begin Page excerpt

Tip #3: Be Nice to Yourself

-A lot of times, stress can lead to frustration with one’s self, especially when it comes to things such as school. If you find yourself getting upset at yourself, whether it’s for not starting to study earlier or not being smart enough, take a step back for a second. You can’t study well when your brain is already filled with inner turmoil. During your brain break, do something productive that’s not related to the thing causing you stress. Grab a glass of water and do your laundry or walk your dog. Then, give yourself some credit. Making a “done” list next to your “to-do list” can make you feel better about a daunting workload, as it allows you to see all that you’ve already accomplished that day. (No thing is too small!) After your break, get back to work. You’ve got this.

Tip #4: Look Ahead

-As midterms approach, think seriously about how you’re going to feel in the next 72 hours. If you’re perfectly content with your future self feeling anxious, overwhelmed, and generally just terrible, then by all means, don’t even crack a book. However, if you’d prefer feeling well-rested, collected, and not miserable, get to work. You’ll thank yourself.

end Page excerpt

Given task 1 >>
Decide whether each statement agrees with the study tips, answering yes or no and quoting the words that settle it: (a) The tips recommend keeping a "done" list beside a to-do list. (b) During a brain break, the tips advise working on the thing that is causing stress. (c) Tip #4 asks the reader to picture how they will feel over the coming week.
Given task 2 >>
Extend the study tips with a further passage that begins after their final sentence.
The lines that come next are separate material with no connection to the study tips.

begin Source data

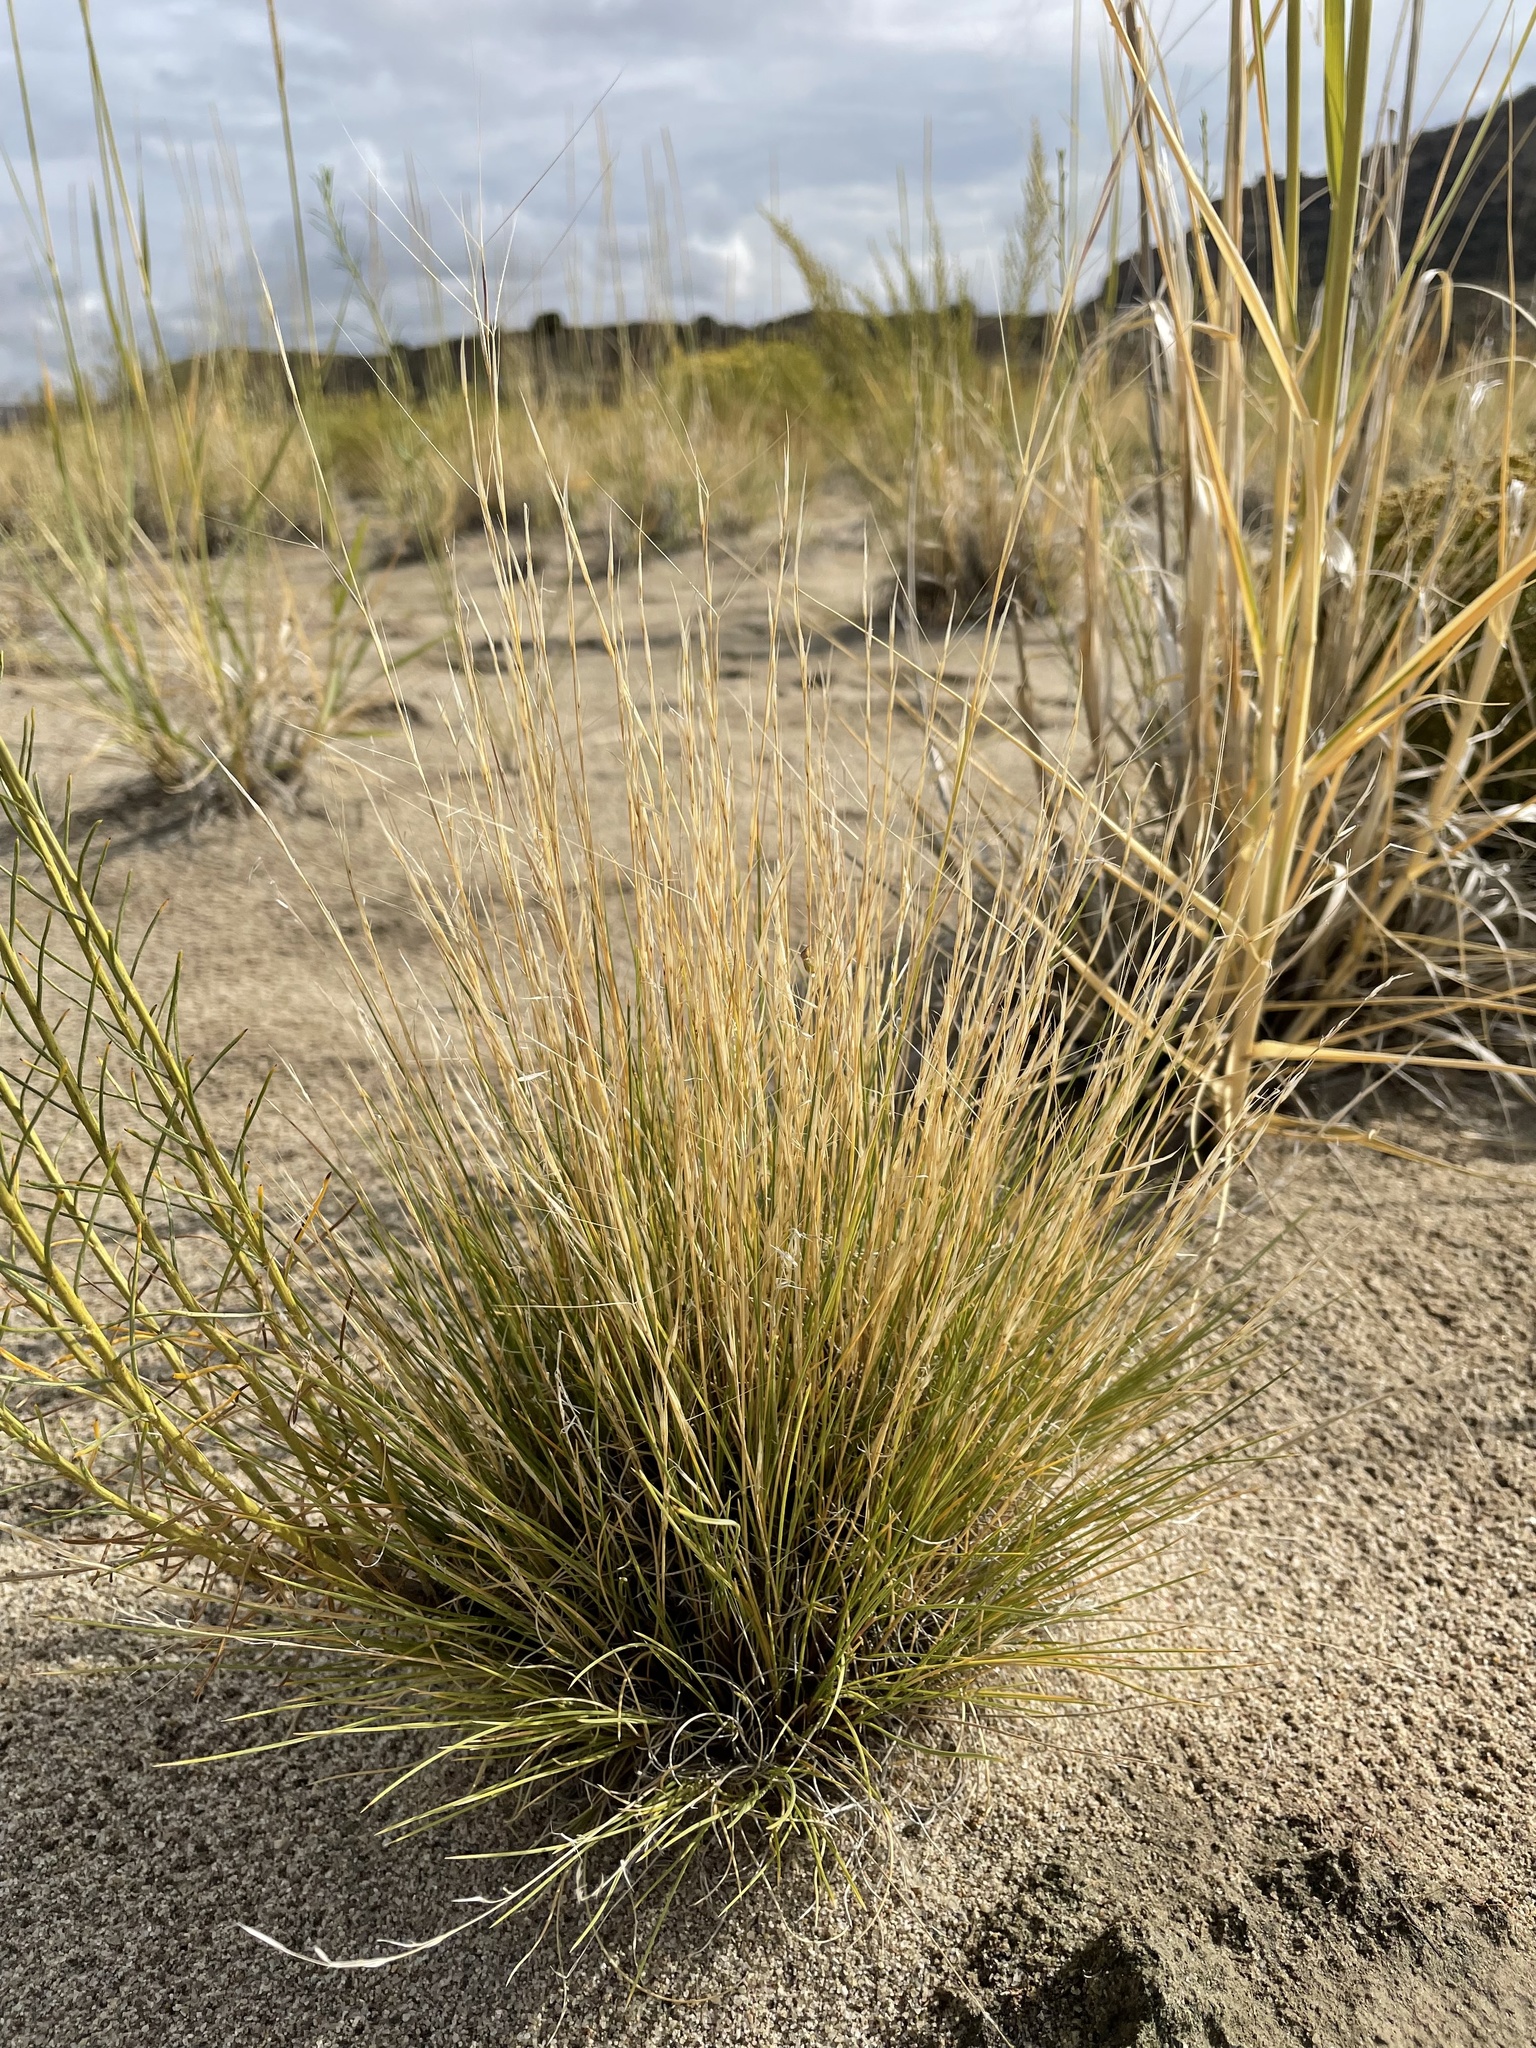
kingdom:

end Source data

Answer 1 >>
(a) Yes: "Making a “done” list next to your “to-do list” can make you feel better about a daunting workload."
(b) No: "do something productive that’s not related to the thing causing you stress."
(c) No: "think seriously about how you’re going to feel in the next 72 hours."

Answer 2 >>
Tip #5: Take it in Stride

-Yes, grades are important. Consequently, midterms are too. I won’t lie to you and say they don’t matter at all. However, no midterm grade will ever define you, mean you’re unintelligent, or trigger the end of the world as we know it. Work hard and try your best, because learning how to work hard is one of the most valuable things you will get out of high school- more valuable than any factoid you will happen to remember from your freshman year English class. Studying for hours and hours for an exam, only to fail, is still a good thing if you let it be. It’s a good thing because you tried. It’s a good thing because now you know whatever study method you used probably isn’t the best for you, and you should give a new one a shot. It’s a good thing because each hour you spent studying was an hour spent on building your work ethic and working your mind. Failing doesn’t mean your work was worthless, it means you’re only going up from here.
Hope these tips help. Good luck on your midterms, everybody! You’re going to do great.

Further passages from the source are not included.